弁当を手にすると彼は、それまで忘れていた空腹感からか手が小刻みに震えてきた。いそいでラップを外し冷えたままの二日前の弁当を彼は掻き込んでいた。空腹が満たされると、改めて、宮本のタバコを手に取った。その時のタバコは美味かった。
いつもなら女のところへ行ってきたと宮本が来る頃であったが、その日、宮本が彼を訪れる事はなかった。待っていたわけではなかったが、決まっていたスケジュールをドタキャンされたときのような失望を感じないではいられなかった。宮本の家に行くという手もあったが、彼はそうしなかった。恐らく、宮本はいないだろう。もし、宮本が彼のところへ行くと言って、女のところへでも行っていたとしたら、彼には宮本の奥さんに対して弁解の言葉をもっていなかったからであった。
時計は一時を廻っていた。授業の用意をして部屋を後にした。今日は、彼女が教室にやってくる日ではなかった。ただ時間の早く過ぎてもらいたいという気持ちを彼は抑えることができなかった。それでも、決められたカリキュラムをどうにかこなしいつもよりほんの少しだけ早めに授業を切り上げた。
帰宅してベッドに横たわった。
部屋からは人の気配が感じられなかった。
彼と言う人がいるにもかかわらず、彼自身の気配さえ感じることができなかった。
彼は、ただ天井を見つめていた。眠気さえ感じることはなかった。深夜になり、仕方なく原稿を書き始めようと思った。
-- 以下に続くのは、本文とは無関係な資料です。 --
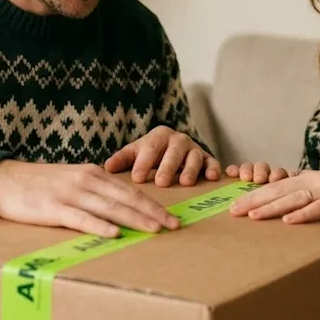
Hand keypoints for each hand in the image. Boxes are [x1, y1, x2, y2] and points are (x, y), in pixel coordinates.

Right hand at [0, 160, 179, 237]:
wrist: (2, 179)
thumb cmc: (38, 184)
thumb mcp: (72, 181)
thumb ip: (94, 191)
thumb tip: (120, 208)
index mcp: (93, 174)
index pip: (130, 191)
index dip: (153, 204)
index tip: (173, 217)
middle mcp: (86, 181)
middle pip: (126, 198)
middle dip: (153, 213)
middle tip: (174, 227)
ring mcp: (70, 194)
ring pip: (109, 208)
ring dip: (134, 219)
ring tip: (154, 230)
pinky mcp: (53, 207)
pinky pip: (81, 218)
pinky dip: (99, 226)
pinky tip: (114, 234)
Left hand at [103, 126, 220, 186]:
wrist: (174, 150)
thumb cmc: (151, 155)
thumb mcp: (136, 154)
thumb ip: (122, 159)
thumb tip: (106, 168)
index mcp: (159, 136)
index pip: (150, 148)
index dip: (143, 163)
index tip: (137, 178)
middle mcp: (178, 139)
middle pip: (173, 152)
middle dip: (167, 167)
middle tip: (161, 182)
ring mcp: (194, 149)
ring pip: (194, 156)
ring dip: (190, 169)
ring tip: (185, 183)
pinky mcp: (207, 158)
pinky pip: (212, 162)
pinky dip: (213, 168)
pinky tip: (212, 177)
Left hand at [228, 161, 319, 223]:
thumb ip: (313, 196)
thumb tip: (294, 207)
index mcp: (311, 179)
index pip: (276, 186)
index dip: (254, 194)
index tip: (235, 203)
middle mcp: (315, 181)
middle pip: (278, 191)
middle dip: (253, 201)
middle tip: (231, 211)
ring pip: (294, 198)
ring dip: (272, 207)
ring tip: (251, 216)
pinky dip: (305, 214)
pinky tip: (290, 221)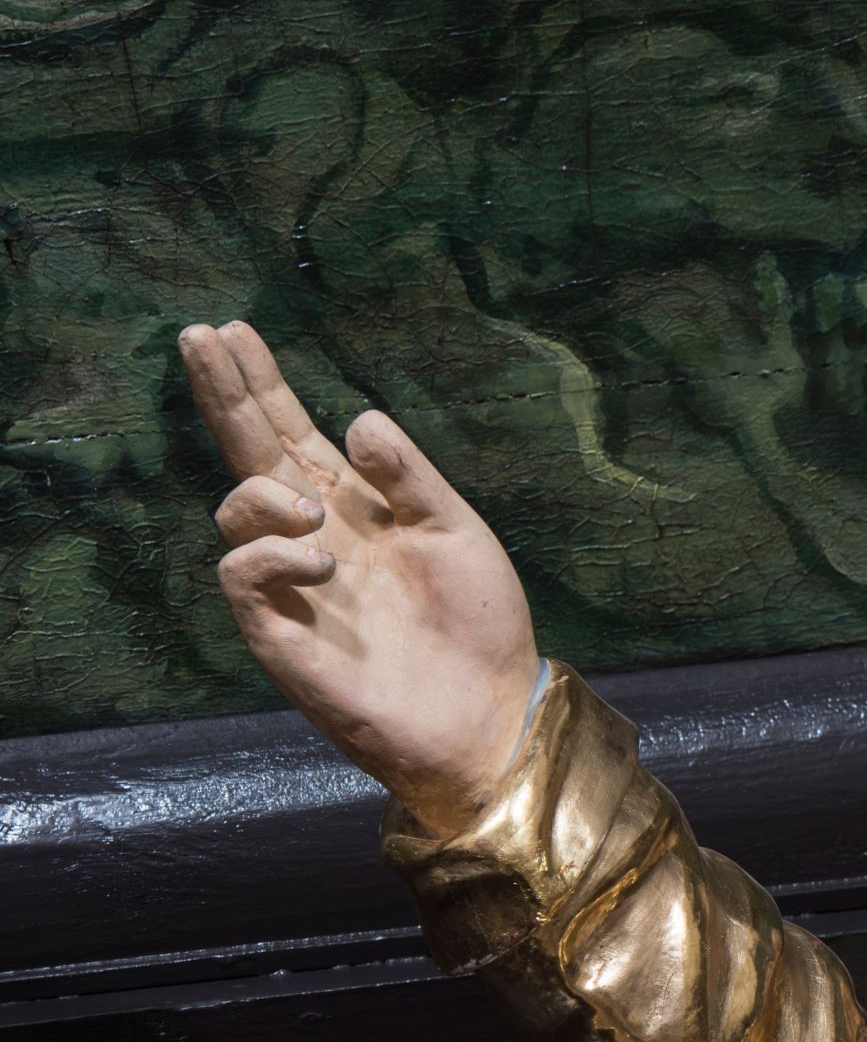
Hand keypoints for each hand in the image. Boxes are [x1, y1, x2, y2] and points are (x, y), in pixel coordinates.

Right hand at [181, 321, 541, 833]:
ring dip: (264, 494)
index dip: (263, 385)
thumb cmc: (479, 626)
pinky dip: (272, 555)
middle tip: (200, 336)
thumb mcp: (456, 532)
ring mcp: (292, 586)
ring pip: (235, 512)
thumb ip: (408, 477)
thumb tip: (357, 418)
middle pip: (250, 454)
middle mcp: (314, 539)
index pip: (292, 434)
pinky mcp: (280, 634)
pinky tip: (320, 559)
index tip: (233, 330)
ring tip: (313, 513)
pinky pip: (241, 576)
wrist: (491, 711)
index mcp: (356, 509)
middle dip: (224, 394)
『妄想』というタイトルの小説であった。もうこの世にはいない文豪が、売れない小説家である主人公にとり憑き、小説家としての覚悟を迫るという内容であった。大方のストーリーは出来上がっていた。売れない小説家が、売れないままに誰からも見放され、孤独に死んでゆく。亡骸の脇には、死の直前に書き上げられた原稿が見つかるが、それは売れない小説そのものであった。だが、その小説家は、自身の人生を賭した仕事をやり遂げたとでも言わんばかりにその死の顔に安堵の表情を浮かべていた。という内容である。彼は、その小説家を彼自身の姿に重ねていた。その小説は、彼の行く末を暗示しているものと思っていた。彼は、このストーリーを書き上げなくてはならないと思っていた。しかし、彼は、今、彼女に満たされ始めていた。明日香に心の隅々までを占められていた。孤独な死よりも、満たされた心を模索し始めていた。彼は、明日香に会いたかった。宮本にも会いたかった。宮本に会って、明日香のことを話し、『復讐はもうよそう、本当は、僕達はこういう温かいものを求めていたに違いない。愛を書こう……』と言いたかった。宮本は、反対するかもしれない。いや、宮本は彼のこの心境の変化を喜んでくれる筈だ。彼は、葛藤していた。彼自身と葛藤していた。話す相手のいないままに心が定まらず揺れていた。目の前にいない、見えない親友と恋人に語りかけるように彼は、懸命に原稿に向かおうとしていた。